# Start of Given records
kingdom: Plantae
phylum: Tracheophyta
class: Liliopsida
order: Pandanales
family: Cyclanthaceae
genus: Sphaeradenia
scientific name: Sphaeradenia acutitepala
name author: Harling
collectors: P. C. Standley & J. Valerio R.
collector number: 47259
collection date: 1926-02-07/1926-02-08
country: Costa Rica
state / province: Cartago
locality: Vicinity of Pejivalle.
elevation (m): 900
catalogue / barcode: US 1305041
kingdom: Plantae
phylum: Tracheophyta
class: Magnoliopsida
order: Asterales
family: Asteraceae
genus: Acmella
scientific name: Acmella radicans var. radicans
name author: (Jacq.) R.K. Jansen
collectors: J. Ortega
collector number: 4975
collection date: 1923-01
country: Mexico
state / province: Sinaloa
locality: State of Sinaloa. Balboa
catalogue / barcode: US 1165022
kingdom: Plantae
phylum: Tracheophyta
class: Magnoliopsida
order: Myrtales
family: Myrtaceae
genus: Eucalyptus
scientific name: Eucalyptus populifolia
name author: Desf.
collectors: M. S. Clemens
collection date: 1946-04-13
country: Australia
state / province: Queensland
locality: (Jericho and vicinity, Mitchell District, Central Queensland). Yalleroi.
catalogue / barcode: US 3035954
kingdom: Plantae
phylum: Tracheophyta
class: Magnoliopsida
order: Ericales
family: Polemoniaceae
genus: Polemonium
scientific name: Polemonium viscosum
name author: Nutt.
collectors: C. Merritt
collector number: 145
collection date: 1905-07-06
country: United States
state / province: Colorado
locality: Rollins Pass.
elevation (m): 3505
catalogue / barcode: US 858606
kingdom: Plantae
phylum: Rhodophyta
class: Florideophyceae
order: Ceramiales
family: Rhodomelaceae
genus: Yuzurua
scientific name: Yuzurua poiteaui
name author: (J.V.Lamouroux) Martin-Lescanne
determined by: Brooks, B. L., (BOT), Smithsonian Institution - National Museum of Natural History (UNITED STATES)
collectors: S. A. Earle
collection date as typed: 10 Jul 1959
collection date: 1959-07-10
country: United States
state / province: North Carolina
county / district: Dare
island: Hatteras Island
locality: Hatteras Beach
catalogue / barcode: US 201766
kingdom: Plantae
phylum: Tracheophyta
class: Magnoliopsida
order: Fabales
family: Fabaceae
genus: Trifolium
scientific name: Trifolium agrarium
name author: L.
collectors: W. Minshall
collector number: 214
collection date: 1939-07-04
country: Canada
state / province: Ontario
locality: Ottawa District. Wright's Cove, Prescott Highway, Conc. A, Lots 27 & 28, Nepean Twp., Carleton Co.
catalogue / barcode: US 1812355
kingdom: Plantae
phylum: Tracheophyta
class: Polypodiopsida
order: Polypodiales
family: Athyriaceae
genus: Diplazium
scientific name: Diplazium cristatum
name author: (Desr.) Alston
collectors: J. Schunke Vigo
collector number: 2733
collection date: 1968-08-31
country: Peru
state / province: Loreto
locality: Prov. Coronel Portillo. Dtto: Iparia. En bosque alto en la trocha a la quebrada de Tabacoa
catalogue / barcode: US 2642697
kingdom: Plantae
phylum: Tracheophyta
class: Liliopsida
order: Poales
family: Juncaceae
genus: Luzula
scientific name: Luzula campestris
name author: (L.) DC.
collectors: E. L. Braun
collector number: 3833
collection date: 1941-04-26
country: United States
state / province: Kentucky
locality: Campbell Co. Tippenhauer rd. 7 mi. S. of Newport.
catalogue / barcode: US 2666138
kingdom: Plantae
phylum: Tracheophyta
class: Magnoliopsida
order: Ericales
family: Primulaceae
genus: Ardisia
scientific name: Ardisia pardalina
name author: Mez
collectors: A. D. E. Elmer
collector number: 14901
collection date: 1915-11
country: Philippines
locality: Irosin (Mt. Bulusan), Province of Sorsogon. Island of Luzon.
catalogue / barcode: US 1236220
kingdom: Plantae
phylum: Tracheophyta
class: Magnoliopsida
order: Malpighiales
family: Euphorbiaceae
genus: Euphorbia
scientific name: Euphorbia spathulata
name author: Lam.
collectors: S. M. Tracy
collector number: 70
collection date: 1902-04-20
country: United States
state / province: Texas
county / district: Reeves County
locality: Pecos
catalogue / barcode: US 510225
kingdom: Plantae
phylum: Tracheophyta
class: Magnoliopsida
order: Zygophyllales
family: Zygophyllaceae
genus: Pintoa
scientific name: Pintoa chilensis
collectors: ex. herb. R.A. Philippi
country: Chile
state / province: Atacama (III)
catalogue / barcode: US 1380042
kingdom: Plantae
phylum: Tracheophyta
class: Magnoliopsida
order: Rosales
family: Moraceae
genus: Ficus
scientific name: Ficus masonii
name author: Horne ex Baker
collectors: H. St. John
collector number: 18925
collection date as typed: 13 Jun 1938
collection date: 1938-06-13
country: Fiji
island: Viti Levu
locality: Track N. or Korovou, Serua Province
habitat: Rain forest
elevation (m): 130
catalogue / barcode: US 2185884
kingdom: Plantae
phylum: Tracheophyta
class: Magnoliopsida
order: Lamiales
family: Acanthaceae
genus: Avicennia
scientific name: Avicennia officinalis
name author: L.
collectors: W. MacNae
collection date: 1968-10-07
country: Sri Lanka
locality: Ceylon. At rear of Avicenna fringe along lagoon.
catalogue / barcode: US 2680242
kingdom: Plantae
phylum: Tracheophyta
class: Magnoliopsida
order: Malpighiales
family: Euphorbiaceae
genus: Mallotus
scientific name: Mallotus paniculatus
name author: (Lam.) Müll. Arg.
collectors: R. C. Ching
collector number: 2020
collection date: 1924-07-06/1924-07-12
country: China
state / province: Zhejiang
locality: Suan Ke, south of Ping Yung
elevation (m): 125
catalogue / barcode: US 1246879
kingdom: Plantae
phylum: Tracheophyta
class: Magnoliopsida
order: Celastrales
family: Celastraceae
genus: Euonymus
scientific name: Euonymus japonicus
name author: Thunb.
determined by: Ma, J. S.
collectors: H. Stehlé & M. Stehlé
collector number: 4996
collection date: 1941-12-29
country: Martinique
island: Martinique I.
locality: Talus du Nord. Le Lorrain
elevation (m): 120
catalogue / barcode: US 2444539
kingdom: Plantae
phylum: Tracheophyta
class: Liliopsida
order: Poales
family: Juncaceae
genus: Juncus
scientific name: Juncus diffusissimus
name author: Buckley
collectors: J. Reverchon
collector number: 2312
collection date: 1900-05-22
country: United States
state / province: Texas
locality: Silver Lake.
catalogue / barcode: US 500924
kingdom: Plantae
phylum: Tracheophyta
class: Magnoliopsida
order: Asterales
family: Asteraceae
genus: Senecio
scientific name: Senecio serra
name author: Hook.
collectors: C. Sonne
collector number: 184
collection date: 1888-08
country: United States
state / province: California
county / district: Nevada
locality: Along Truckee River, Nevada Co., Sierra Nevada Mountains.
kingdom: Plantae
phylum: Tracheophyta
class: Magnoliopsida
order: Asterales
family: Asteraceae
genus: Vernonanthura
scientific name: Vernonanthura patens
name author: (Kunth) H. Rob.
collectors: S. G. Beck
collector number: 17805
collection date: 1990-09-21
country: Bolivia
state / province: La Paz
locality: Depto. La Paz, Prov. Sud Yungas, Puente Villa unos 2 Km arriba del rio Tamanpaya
# End of Given records
Your task =>
Copy out every row, substituting "collected by" for "collectors" wherever it occurs and leaving everything else unchanged.

Result =>
kingdom: Plantae
phylum: Tracheophyta
class: Liliopsida
order: Pandanales
family: Cyclanthaceae
genus: Sphaeradenia
scientific name: Sphaeradenia acutitepala
name author: Harling
collected by: P. C. Standley & J. Valerio R.
collector number: 47259
collection date: 1926-02-07/1926-02-08
country: Costa Rica
state / province: Cartago
locality: Vicinity of Pejivalle.
elevation (m): 900
catalogue / barcode: US 1305041
kingdom: Plantae
phylum: Tracheophyta
class: Magnoliopsida
order: Asterales
family: Asteraceae
genus: Acmella
scientific name: Acmella radicans var. radicans
name author: (Jacq.) R.K. Jansen
collected by: J. Ortega
collector number: 4975
collection date: 1923-01
country: Mexico
state / province: Sinaloa
locality: State of Sinaloa. Balboa
catalogue / barcode: US 1165022
kingdom: Plantae
phylum: Tracheophyta
class: Magnoliopsida
order: Myrtales
family: Myrtaceae
genus: Eucalyptus
scientific name: Eucalyptus populifolia
name author: Desf.
collected by: M. S. Clemens
collection date: 1946-04-13
country: Australia
state / province: Queensland
locality: (Jericho and vicinity, Mitchell District, Central Queensland). Yalleroi.
catalogue / barcode: US 3035954
kingdom: Plantae
phylum: Tracheophyta
class: Magnoliopsida
order: Ericales
family: Polemoniaceae
genus: Polemonium
scientific name: Polemonium viscosum
name author: Nutt.
collected by: C. Merritt
collector number: 145
collection date: 1905-07-06
country: United States
state / province: Colorado
locality: Rollins Pass.
elevation (m): 3505
catalogue / barcode: US 858606
kingdom: Plantae
phylum: Rhodophyta
class: Florideophyceae
order: Ceramiales
family: Rhodomelaceae
genus: Yuzurua
scientific name: Yuzurua poiteaui
name author: (J.V.Lamouroux) Martin-Lescanne
determined by: Brooks, B. L., (BOT), Smithsonian Institution - National Museum of Natural History (UNITED STATES)
collected by: S. A. Earle
collection date as typed: 10 Jul 1959
collection date: 1959-07-10
country: United States
state / province: North Carolina
county / district: Dare
island: Hatteras Island
locality: Hatteras Beach
catalogue / barcode: US 201766
kingdom: Plantae
phylum: Tracheophyta
class: Magnoliopsida
order: Fabales
family: Fabaceae
genus: Trifolium
scientific name: Trifolium agrarium
name author: L.
collected by: W. Minshall
collector number: 214
collection date: 1939-07-04
country: Canada
state / province: Ontario
locality: Ottawa District. Wright's Cove, Prescott Highway, Conc. A, Lots 27 & 28, Nepean Twp., Carleton Co.
catalogue / barcode: US 1812355
kingdom: Plantae
phylum: Tracheophyta
class: Polypodiopsida
order: Polypodiales
family: Athyriaceae
genus: Diplazium
scientific name: Diplazium cristatum
name author: (Desr.) Alston
collected by: J. Schunke Vigo
collector number: 2733
collection date: 1968-08-31
country: Peru
state / province: Loreto
locality: Prov. Coronel Portillo. Dtto: Iparia. En bosque alto en la trocha a la quebrada de Tabacoa
catalogue / barcode: US 2642697
kingdom: Plantae
phylum: Tracheophyta
class: Liliopsida
order: Poales
family: Juncaceae
genus: Luzula
scientific name: Luzula campestris
name author: (L.) DC.
collected by: E. L. Braun
collector number: 3833
collection date: 1941-04-26
country: United States
state / province: Kentucky
locality: Campbell Co. Tippenhauer rd. 7 mi. S. of Newport.
catalogue / barcode: US 2666138
kingdom: Plantae
phylum: Tracheophyta
class: Magnoliopsida
order: Ericales
family: Primulaceae
genus: Ardisia
scientific name: Ardisia pardalina
name author: Mez
collected by: A. D. E. Elmer
collector number: 14901
collection date: 1915-11
country: Philippines
locality: Irosin (Mt. Bulusan), Province of Sorsogon. Island of Luzon.
catalogue / barcode: US 1236220
kingdom: Plantae
phylum: Tracheophyta
class: Magnoliopsida
order: Malpighiales
family: Euphorbiaceae
genus: Euphorbia
scientific name: Euphorbia spathulata
name author: Lam.
collected by: S. M. Tracy
collector number: 70
collection date: 1902-04-20
country: United States
state / province: Texas
county / district: Reeves County
locality: Pecos
catalogue / barcode: US 510225
kingdom: Plantae
phylum: Tracheophyta
class: Magnoliopsida
order: Zygophyllales
family: Zygophyllaceae
genus: Pintoa
scientific name: Pintoa chilensis
collected by: ex. herb. R.A. Philippi
country: Chile
state / province: Atacama (III)
catalogue / barcode: US 1380042
kingdom: Plantae
phylum: Tracheophyta
class: Magnoliopsida
order: Rosales
family: Moraceae
genus: Ficus
scientific name: Ficus masonii
name author: Horne ex Baker
collected by: H. St. John
collector number: 18925
collection date as typed: 13 Jun 1938
collection date: 1938-06-13
country: Fiji
island: Viti Levu
locality: Track N. or Korovou, Serua Province
habitat: Rain forest
elevation (m): 130
catalogue / barcode: US 2185884
kingdom: Plantae
phylum: Tracheophyta
class: Magnoliopsida
order: Lamiales
family: Acanthaceae
genus: Avicennia
scientific name: Avicennia officinalis
name author: L.
collected by: W. MacNae
collection date: 1968-10-07
country: Sri Lanka
locality: Ceylon. At rear of Avicenna fringe along lagoon.
catalogue / barcode: US 2680242
kingdom: Plantae
phylum: Tracheophyta
class: Magnoliopsida
order: Malpighiales
family: Euphorbiaceae
genus: Mallotus
scientific name: Mallotus paniculatus
name author: (Lam.) Müll. Arg.
collected by: R. C. Ching
collector number: 2020
collection date: 1924-07-06/1924-07-12
country: China
state / province: Zhejiang
locality: Suan Ke, south of Ping Yung
elevation (m): 125
catalogue / barcode: US 1246879
kingdom: Plantae
phylum: Tracheophyta
class: Magnoliopsida
order: Celastrales
family: Celastraceae
genus: Euonymus
scientific name: Euonymus japonicus
name author: Thunb.
determined by: Ma, J. S.
collected by: H. Stehlé & M. Stehlé
collector number: 4996
collection date: 1941-12-29
country: Martinique
island: Martinique I.
locality: Talus du Nord. Le Lorrain
elevation (m): 120
catalogue / barcode: US 2444539
kingdom: Plantae
phylum: Tracheophyta
class: Liliopsida
order: Poales
family: Juncaceae
genus: Juncus
scientific name: Juncus diffusissimus
name author: Buckley
collected by: J. Reverchon
collector number: 2312
collection date: 1900-05-22
country: United States
state / province: Texas
locality: Silver Lake.
catalogue / barcode: US 500924
kingdom: Plantae
phylum: Tracheophyta
class: Magnoliopsida
order: Asterales
family: Asteraceae
genus: Senecio
scientific name: Senecio serra
name author: Hook.
collected by: C. Sonne
collector number: 184
collection date: 1888-08
country: United States
state / province: California
county / district: Nevada
locality: Along Truckee River, Nevada Co., Sierra Nevada Mountains.
kingdom: Plantae
phylum: Tracheophyta
class: Magnoliopsida
order: Asterales
family: Asteraceae
genus: Vernonanthura
scientific name: Vernonanthura patens
name author: (Kunth) H. Rob.
collected by: S. G. Beck
collector number: 17805
collection date: 1990-09-21
country: Bolivia
state / province: La Paz
locality: Depto. La Paz, Prov. Sud Yungas, Puente Villa unos 2 Km arriba del rio Tamanpaya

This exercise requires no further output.